Abbas Güçlü

Abbas Güçlü

aguclu@milliyet.com.tr

Tüm Yazıları
Haberin Devamı

Küresel krizin eğitimi de vuracağına yönelik ciddi sinyaller gelmeye devam ediyor. Eğitim sektöründen kiminle konuşsanız panik halinde. “Önümüzü göremiyoruz” diyorlar, başka bir şey demiyorlar. Hemen hepsinin şikâyeti farklı. En belirgin olanlar ise kitlesel. Çok sayıda öğrenci, öğretmen ve veliyi ilgilendirenler.
Bir öğretim kurumu zora girdiğinde, sadece sahibinin ya da sadece o okulun zora gireceğini düşünmek safdillilik olur. En ufak bir kriz bile tetikleyici olur ki, nerede duracağı hiç belli olmaz.
Birileri her ne kadar görmese de sektörde alarm zilleri çalıyor. İşte bunlardan bazıları:
-  Öğrenci bursları giderek artan oranda kesiliyor
-  Harç kredisini yatıramadığı için kayıt yenileyemeyen öğrenci sayısı artıyor
-  ÖSS başvuruları geçen yıla göre 200 bine yakın azaldı
-  Kolej ve dershanelerde ödenmeyen senet sayısı, kurumları etkileyecek boyutlara geldi
-  Öğretim kadroları daraltılıyor
-  Özel okullara başvurular azalıyor
-  Çalışanların ücretleri donduruluyor

Vergi oranları indirilsin
Daha önce de yazdık, bir kez daha uyarıyoruz. Eğer önlem alınmaz ise eğitimin genelinde, özellikle de kolej ve dershanelerde ciddi krizler yaşanabilir. Bu da yüz binlerce insanı mutsuz etmenin ötesinde bir işe yaramaz.
Bakanlar şu günlerde Başbakan Erdoğan’ın yapacağı kabine değişikliğine odaklandıkları için sorulanlar umurlarında değil. Aylarca seçim boşluğu vardı, şimdi de hükümet değişikliği. Ne olacaksa bir an önce olsa da herkes işine gücüne baksa. Ama nerdeee...
Yabancı okullar için başvurular başladı, bitti. Özel Türk liselerine nasıl öğrenci alınacağı ise tam bir muamma. Yeni bir sınav mı yapacaklar, yoksa SBS’ye göre mi öğrenci alacaklar? Henüz belli değil. Çünkü başta Bakan Çelik’in kendisi olmak üzere herkes bir değişim bekliyor. Yani bir anlamda pek çok bakanlıkta işler sekteye uğramış durumda.
Eğitim sektöründe krizin derinleşmemesi için acil önlemlerin alınması zamanı geldi de geçiyor. İlle de bir kriz mi bekleniyor! O zaman iş işten çoktan geçmiş olmaz mı?..
Özel okul ve dershane sahipleri, aldıkları her 100 liranın 50 lirasının vergi olarak devlete gittiğini söylüyor. Ne kadar doğru ne kadar yanlış bunu Maliyeciler bilir. Ama genel kanı bu yönde.

..............................

## Yapılacak İş
Lütfen eğitimdeki kriz üzerine yazının "Bakanlar şu günlerde" ile başlayıp "geçmiş olmaz mı?.." ile biten kısmını, "Yabancı okullar" yerine "Yabancı liseler" koyarak güncelleyin ve yeniden yazın.

..............................

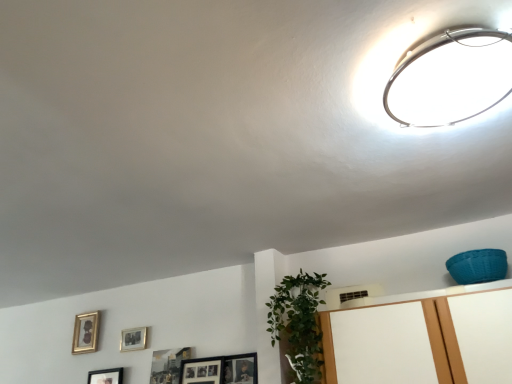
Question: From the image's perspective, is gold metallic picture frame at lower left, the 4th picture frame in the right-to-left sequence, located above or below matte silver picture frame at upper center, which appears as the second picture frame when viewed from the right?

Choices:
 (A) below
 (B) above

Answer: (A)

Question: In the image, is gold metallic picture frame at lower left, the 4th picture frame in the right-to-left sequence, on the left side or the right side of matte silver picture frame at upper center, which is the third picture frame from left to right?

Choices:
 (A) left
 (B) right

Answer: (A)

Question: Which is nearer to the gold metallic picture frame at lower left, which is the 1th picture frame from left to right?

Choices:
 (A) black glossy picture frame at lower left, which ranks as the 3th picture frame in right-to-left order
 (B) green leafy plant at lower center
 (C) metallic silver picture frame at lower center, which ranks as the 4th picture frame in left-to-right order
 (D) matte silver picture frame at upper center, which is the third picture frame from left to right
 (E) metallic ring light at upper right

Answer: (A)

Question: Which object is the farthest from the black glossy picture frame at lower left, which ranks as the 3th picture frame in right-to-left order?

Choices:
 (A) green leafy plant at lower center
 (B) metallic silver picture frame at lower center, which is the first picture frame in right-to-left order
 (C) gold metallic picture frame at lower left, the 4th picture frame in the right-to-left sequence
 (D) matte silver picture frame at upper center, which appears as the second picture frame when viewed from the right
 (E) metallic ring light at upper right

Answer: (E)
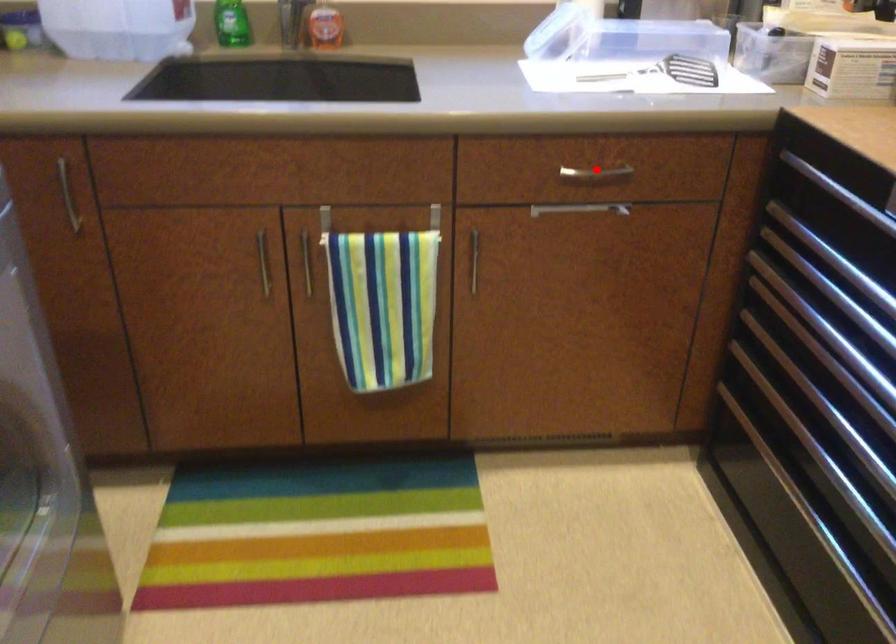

..............................

## Sorunun Çözümü
Bakanlar şu günlerde Başbakan Erdoğan’ın yapacağı kabine değişikliğine odaklandıkları için sorulanlar umurlarında değil. Aylarca seçim boşluğu vardı, şimdi de hükümet değişikliği. Ne olacaksa bir an önce olsa da herkes işine gücüne baksa. Ama nerdeee...
Yabancı liseler için başvurular başladı, bitti. Özel Türk liselerine nasıl öğrenci alınacağı ise tam bir muamma. Yeni bir sınav mı yapacaklar, yoksa SBS’ye göre mi öğrenci alacaklar? Henüz belli değil. Çünkü başta Bakan Çelik’in kendisi olmak üzere herkes bir değişim bekliyor. Yani bir anlamda pek çok bakanlıkta işler sekteye uğramış durumda.
Eğitim sektöründe krizin derinleşmemesi için acil önlemlerin alınması zamanı geldi de geçiyor. İlle de bir kriz mi bekleniyor! O zaman iş işten çoktan geçmiş olmaz mı?..